What will happen to figma and adobe xd after the takeover
After more than a year of intense pressure from antitrust regulators in the UK, EU, and US, Adobe and Figma mutually agreed to kill the merger. Adobe even had to pay Figma a massive $1 billion breakup fee. Because the deal collapsed, the landscape for both tools looks completely different than what everyone expected. Here is what happened to Figma and Adobe XD.
1. Figma: Independent and Thriving
Instead of being absorbed into the Adobe Creative Cloud ecosystem, Figma remains fully independent—and it has essentially won the UI/UX tool wars.
Financial Windfall: Figma used that $1 billion breakup fee from Adobe to aggressively fund research, development, and hiring.

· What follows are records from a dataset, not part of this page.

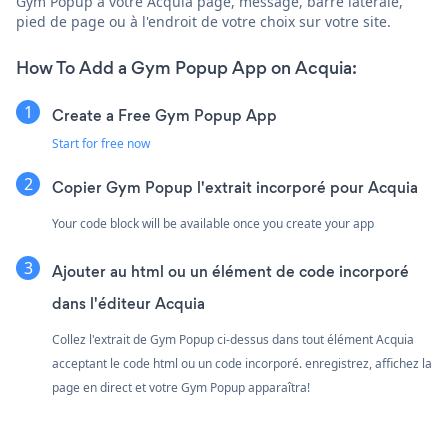
Gym Popup à votre Acquia page, message, barre latérale,
pied de page ou à l'endroit de votre choix sur votre site.
How To Add a Gym Popup App on Acquia:
Create a Free Gym Popup App
Start for free now
Copier Gym Popup l'extrait incorporé pour Acquia
Your code block will be available once you create your app
Ajouter au html ou un élément de code incorporé
dans l'éditeur Acquia
Collez l'extrait de Gym Popup ci-dessus dans tout élément Acquia
acceptant le code html ou un code incorporé. enregistrez, affichez la
page en direct et votre Gym Popup apparaîtra!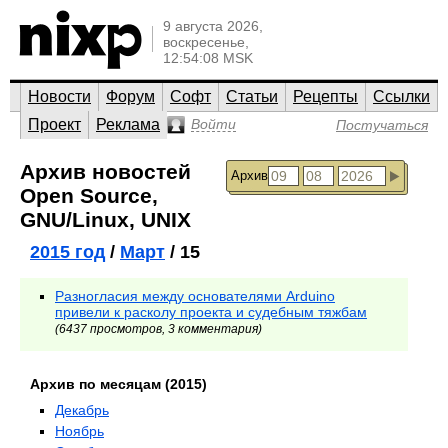
9 августа 2026,
воскресенье,
12:54:08 MSK
Новости
Форум
Софт
Статьи
Рецепты
Ссылки
Проект
Реклама
Войти
Постучаться
Архив новостей
Архив
Open Source,
GNU/Linux, UNIX
2015 год
/
Март
/ 15
Разногласия между основателями Arduino
привели к расколу проекта и судебным тяжбам
(6437 просмотров, 3 комментария)
Архив по месяцам (2015)
Декабрь
Ноябрь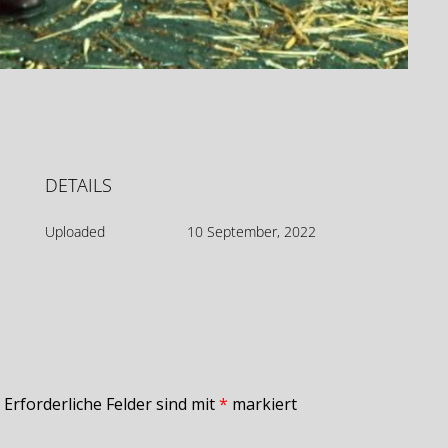
DETAILS
Uploaded
10 September, 2022
Erforderliche Felder sind mit
*
markiert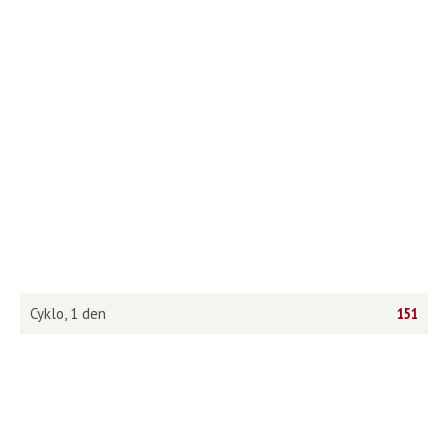
Cyklo, 1 den
151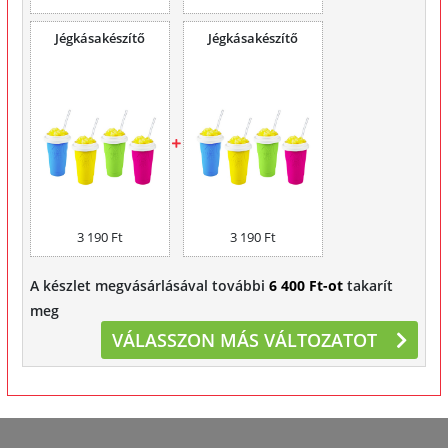
Jégkásakészítő
Jégkásakészítő
3 190 Ft
3 190 Ft
A készlet megvásárlásával további
6 400 Ft-ot
takarít
meg
VÁLASSZON MÁS VÁLTOZATOT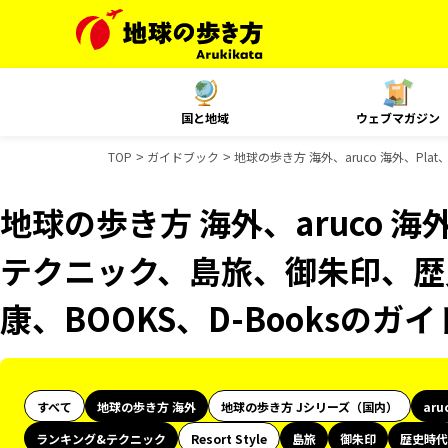
国と地域
ウェブマガジン
TOP
ガイドブック
地球の歩き方 海外、aruco 海外、Pl
地球の歩き方 海外、aruco 海
テクニック、島旅、御朱印、歴史
康、BOOKS、D-Booksのガ
すべて
地球の歩き方 海外
地球の歩き方 Jシリーズ（国内）
aru
ランキング&テクニック
Resort Style
島旅
御朱印
歴史時代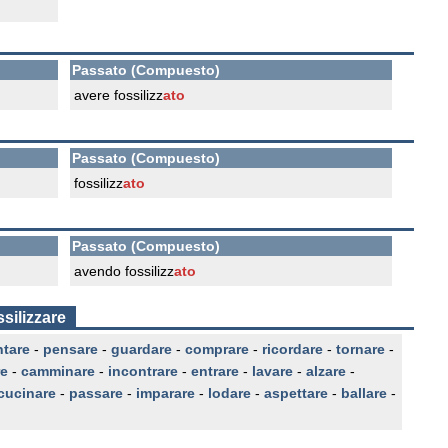
Passato (Compuesto)
avere fossilizz
ato
Passato (Compuesto)
fossilizz
ato
Passato (Compuesto)
avendo fossilizz
ato
silizzare
ntare
-
pensare
-
guardare
-
comprare
-
ricordare
-
tornare
-
re
-
camminare
-
incontrare
-
entrare
-
lavare
-
alzare
-
cucinare
-
passare
-
imparare
-
lodare
-
aspettare
-
ballare
-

Rapid Product Expansion: Figma has expanded heavily beyond standard interface design. They launched native AI features (like auto-layout generation and copy tweaking), built out robust developer-focused tools, and launched "Sites" to venture into no-code web publishing.
The Industry Standard: Figma continues to dominate the market. It didn't lose its free tier, its UI didn't get cluttered with Adobe legacy code, and it remains the default software taught in design schools and used by product teams worldwide.
2. Adobe XD: The Collateral Damage
While Figma walked away stronger, Adobe XD is effectively dead.
Abandoned Mid-Deal: When Adobe thought they were getting Figma, they quietly began "sunsetting" XD to avoid competing with themselves. They removed it from the Creative Cloud storefront for new users and stopped adding features.
Left in Maintenance Mode: Even after the merger collapsed, Adobe decided not to resurrect XD. The product remains in strict maintenance mode. Adobe's engineering teams only push critical security updates and minor bug fixes for existing enterprise accounts, but they are not investing in new features.
The Great Migration: Most design teams that were holding out on XD have completely migrated to Figma, as there is no future roadmap for Adobe's native UI/UX tool.